Temporal is an open source programming model that enables users to write and run scalable and reliable cloud applications. The Temporal Platform consists of a Temporal Cluster and Worker Processes, which together create a runtime for reentrant processes called Workflow Executions. Temporal’s workflows are resilient programs that execute tasks and react to external events, including timers and signals.
As an early adopter of Temporal ourselves, we’ve learned the intricacies of the platform and understand how to take advantage of all Temporal has to offer. One key to success is being able to view and analyze metrics and logs from all components of your Temporal Server in a centralized location. That’s why we are pleased to announce our new integration with the Temporal Server, a key component of the Temporal Cluster.
In this post, we’ll discuss how you can use our integration to:
- Visualize the health of your Temporal Server
- Configure our Temporal recommended monitors to receive insightful alert notifications
Once you’ve connected the Datadog Agent and configured the integration to begin collecting logs and metrics from your Temporal Server, you can use our out-of-the-box (OOTB) dashboard to view and analyze the health of your environment.

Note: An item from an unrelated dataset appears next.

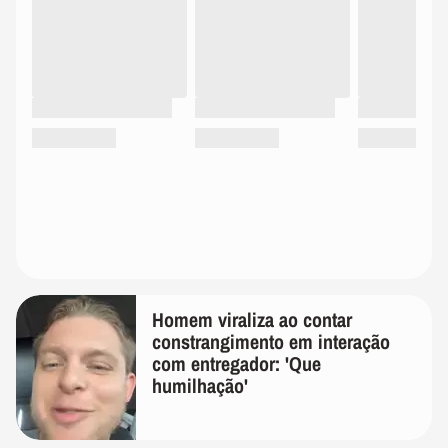
Homem viraliza ao contar
constrangimento em interação
com entregador: 'Que
humilhação'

The Temporal Server includes four independently scalable services: frontend gateway for rate limiting, routing, and authorization, history subsystem to maintain data, matching subsystem to host Task Queues for dispatching, and Worker Service for internal background workflows. Each of these components emits hundreds of metrics and even more logs.
You can leverage the information in the OOTB dashboard to gain insight into the performance of these services with metrics such as sync match rate and average latency to investigate early if they’re less than ideal.

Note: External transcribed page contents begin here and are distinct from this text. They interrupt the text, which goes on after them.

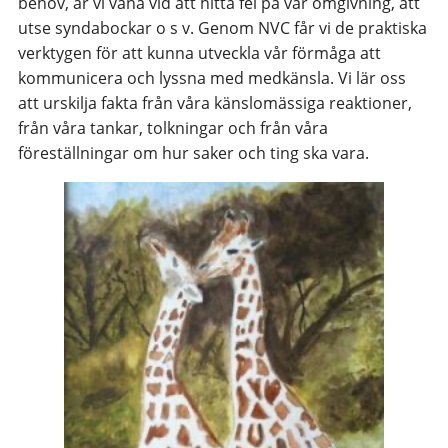
behov, är vi vana vid att hitta fel på vår omgivning, att
utse syndabockar o s v. Genom NVC får vi de praktiska
verktygen för att kunna utveckla vår förmåga att
kommunicera och lyssna med medkänsla. Vi lär oss
att urskilja fakta från våra känslomässiga reaktioner,
från våra tankar, tolkningar och från våra
föreställningar om hur saker och ting ska vara.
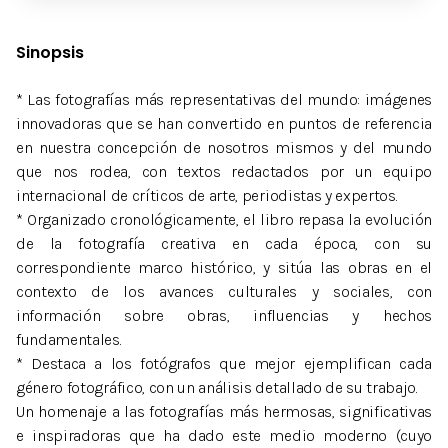
Sinopsis
* Las fotografías más representativas del mundo: imágenes
innovadoras que se han convertido en puntos de referencia
en nuestra concepción de nosotros mismos y del mundo
que nos rodea, con textos redactados por un equipo
internacional de críticos de arte, periodistas y expertos.
* Organizado cronológicamente, el libro repasa la evolución
de la fotografía creativa en cada época, con su
correspondiente marco histórico, y sitúa las obras en el
contexto de los avances culturales y sociales, con
información sobre obras, influencias y hechos
fundamentales.
* Destaca a los fotógrafos que mejor ejemplifican cada
género fotográfico, con un análisis detallado de su trabajo.
Un homenaje a las fotografías más hermosas, significativas
e inspiradoras que ha dado este medio moderno (cuyo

Let’s say you’re looking at the dashboard and notice that your average persistence latencies are too high and your sync match rate is low. For context, persistence latencies refer to the latencies introduced by operations against the database. Sync match rate measures the percentage of times that your Worker’s poller successfully receives work from your matching service’s memory. While investigating, you see that a number of created tasks failed to deliver synchronously to a poller, and while the tasks waited for a poller to become available, they were written to your database as backlog. You determine that this occurred because your Workers are underprovisioned and decide to take action to correct the issue.
Our OOTB dashboard also displays a detailed list of your Temporal Server logs, providing visibility into exceptions and warnings so you can intervene early and prevent an impact to production.
When applicable, the logs are divided into four categories: frontend gateway, history subsystem, matching subsystem, and other (Worker Service). The granularity that these categories provide makes it easier for you to know where to start investigations and allows you to quickly identify whether a recent change or deployment is impacting the performance of multiple services. For example, if you’ve deployed each of your Temporal services in a separate pod in a Kubernetes cluster, our OOTB dashboard conveniently provides the information that you need to get an accurate depiction of overall cluster health.
If you’d like to get a more detailed and holistic picture of your Temporal Cluster, which includes your Apache Cassandra, MySQL, Elasticsearch, or PostgreSQL database, you can install those individual integrations in Datadog and start collecting metrics and logs from those sources, too. For example, if you see that the metric
temporal.server.persistence.errors.count shows that a high amount of Temporal Persistence database requests have returned an error, you can easily pivot to our MySQL OOTB dashboard to continue your investigation.
Our Temporal integration also includes four preconfigured monitors that will alert you when it detects performance issues. Once enabled, the Temporal monitors will send you insightful alert notifications about your Temporal Server, helping you to maintain a healthy, secure environment.
Our Temporal recommended metric monitors will notify you if frontend, matching, history, or persistence latency is elevated. You can also clone our OOTB Temporal dashboard to make it your own and edit however you’d like. For example, you can add a Monitor Summary widget to your cloned dashboard so that you can view all aspects of your Temporal environment in one convenient location.
Monitoring your Temporal Server with our integration allows you to quickly identify and resolve issues, maintain optimal Worker performance, and enhance your security strategy. You’ll have a convenient way to visualize each component of your Temporal Server with our OOTB dashboard, and our recommended monitors will help you verify the reliability and efficiency of your workflows.